Other emerging treatments for AD are under investigations, this included anti-IL13 (Tralokinumab, Iebrikizumab), anti-IL31 (Nemolizumab) and JAK inhibitors. Tralokinumab was found to have a slower onset but long-lasting effect. The efficacy, tolerability and safety of JAK inhibitors depend on the molecule and dose. They were found to improve itch rapidly within days but attention should be paid to the side effects, which include headache, nausea, vomiting, acne, infections (herpes simplex, herpes zoster, severe infections), venous thrombosis and major adverse cardiovascular events. Moreover, the United States Food and Drug Administration has recently added a black box warning for Tofacitinib, Baricitnib and Upadacitinib as there has been increased risk of serious heart-related events, cancers, blood clots and deaths. Therefore, systemic JAK inhibitors should be considered when patients prefer oral and flexible dosing or require a quick response, or when there is inadequate or loss of response to Dupilumab. JAK inhibitors should not be used when there is a history of malignancy, severe infection, thrombosis, or when there is severe renal or liver disease, pregnancy and breastfeeding.

Learning points:
Dupilumab is an effective therapy inmany types of AD with proven long-term efficacy and safety. Careful patient selection for JAK inhibitors is important due to long-term safety concerns.

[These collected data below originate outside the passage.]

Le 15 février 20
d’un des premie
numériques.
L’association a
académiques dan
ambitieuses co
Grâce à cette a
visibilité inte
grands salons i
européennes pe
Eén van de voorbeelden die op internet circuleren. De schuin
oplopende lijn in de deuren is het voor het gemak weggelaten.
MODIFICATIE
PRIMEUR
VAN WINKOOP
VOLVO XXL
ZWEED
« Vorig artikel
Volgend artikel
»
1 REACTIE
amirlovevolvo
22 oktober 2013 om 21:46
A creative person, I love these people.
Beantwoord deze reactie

Treat psoriasis for the long haul: Findings on Ixekizumab from clinical trials and real-world evidence

Speaker: PCM van de Kerkhof
Department of Dermatology Radboud University Nijmegen Medical Center, the Netherlands

Current guidelines for psoriasis treatment advocate for almost clear in clinical severity, thus more effective biologics are in need. It is also important to have a fast onset of improvement, especially for those with unstable disease and to minimise the chance of stigmatisation and adverse impact to patient's quality of life.

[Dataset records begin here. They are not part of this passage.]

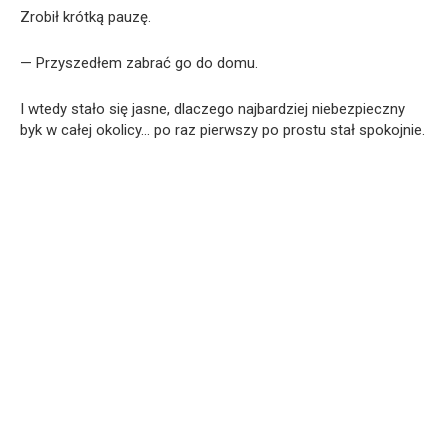
Zrobił krótką pauzę.
— Przyszedłem zabrać go do domu.
I wtedy stało się jasne, dlaczego najbardziej niebezpieczny
byk w całej okolicy… po raz pierwszy po prostu stał spokojnie.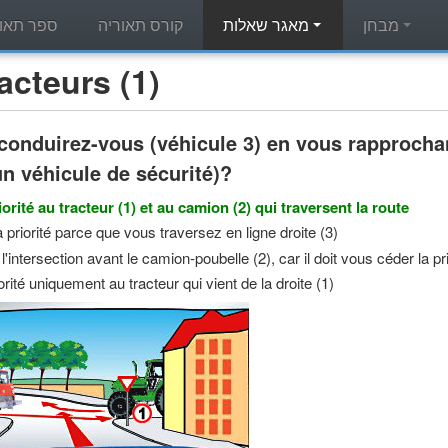
מבחן
מאגר שאלות
קורס תאוריה
ספר תאור
מאגר שאלות תאוריה - s (1
nduirez-vous (véhicule 3) en vous rapprochant
un véhicule de sécurité)?
orité au tracteur (1) et au camion (2) qui traversent la route
 priorité parce que vous traversez en ligne droite (3)
'intersection avant le camion-poubelle (2), car il doit vous céder la pri
rité uniquement au tracteur qui vient de la droite (1)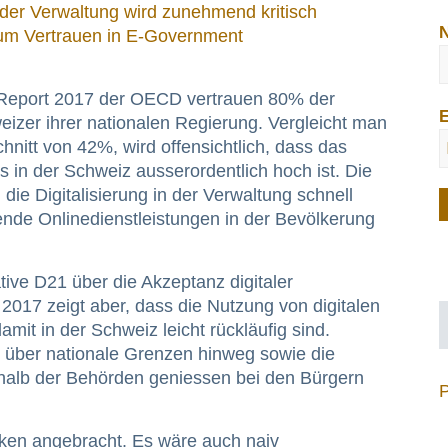
g der Verwaltung wird zunehmend kritisch
 um Vertrauen in E-Government
Report 2017 der OECD vertrauen 80% der
E
izer ihrer nationalen Regierung. Vergleicht man
itt von 42%, wird offensichtlich, dass das
es in der Schweiz ausserordentlich hoch ist. Die
ie Digitalisierung in der Verwaltung schnell
ende Onlinedienstleistungen in der Bevölkerung
tive D21 über die Akzeptanz digitaler
017 zeigt aber, dass die Nutzung von digitalen
mit in der Schweiz leicht rückläufig sind.
 über nationale Grenzen hinweg sowie die
halb der Behörden geniessen bei den Bürgern
ken angebracht. Es wäre auch naiv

Ixekizumab (IXE) demonstrated higher complete clearance rate when compared to other biologics in head-to-head trials and patients on IXE achieved greater rapid skin improvement when compared to Etanercept and Ustekinumab. During long term treatment up to 52 week, 80% reached PASI-90 and 77% maintained PASI-90; the clinical response was maintained up to 5 years. For psoriatic arthritis, IXE is comparable to Adalimumab. Network meta-analysis found that IXE achieved high level of complete clearance when compared to other biologics. In a multicenter retrospective study in Spain, the response to IXE was not found to be affected by body mass index (BMI), disease duration or the presence of psoriatic arthritis. Also, biologics naive group showed significant higher PASI-75 at week 12-16 when compared to those with history of biologics use. Moreover, drug survival was higher for IXE compared with Secukinumab. Most common reported side effects include nasopharyngitis, upper respiratory tract infection, injection site reaction, headache, arthralgia, back pain, bronchitis, hypertension and sinusitis. Lastly, patients not responding to Secukinumab can be switched to IXE as efficacy and safety of anti-IL17 should be regarded as a molecule effect instead of a class effect.

Learning points:
Ixekizumab provides fast improvement and sustainable control for the long haul. Majority of patients can achieve clearance or near clearance clinically.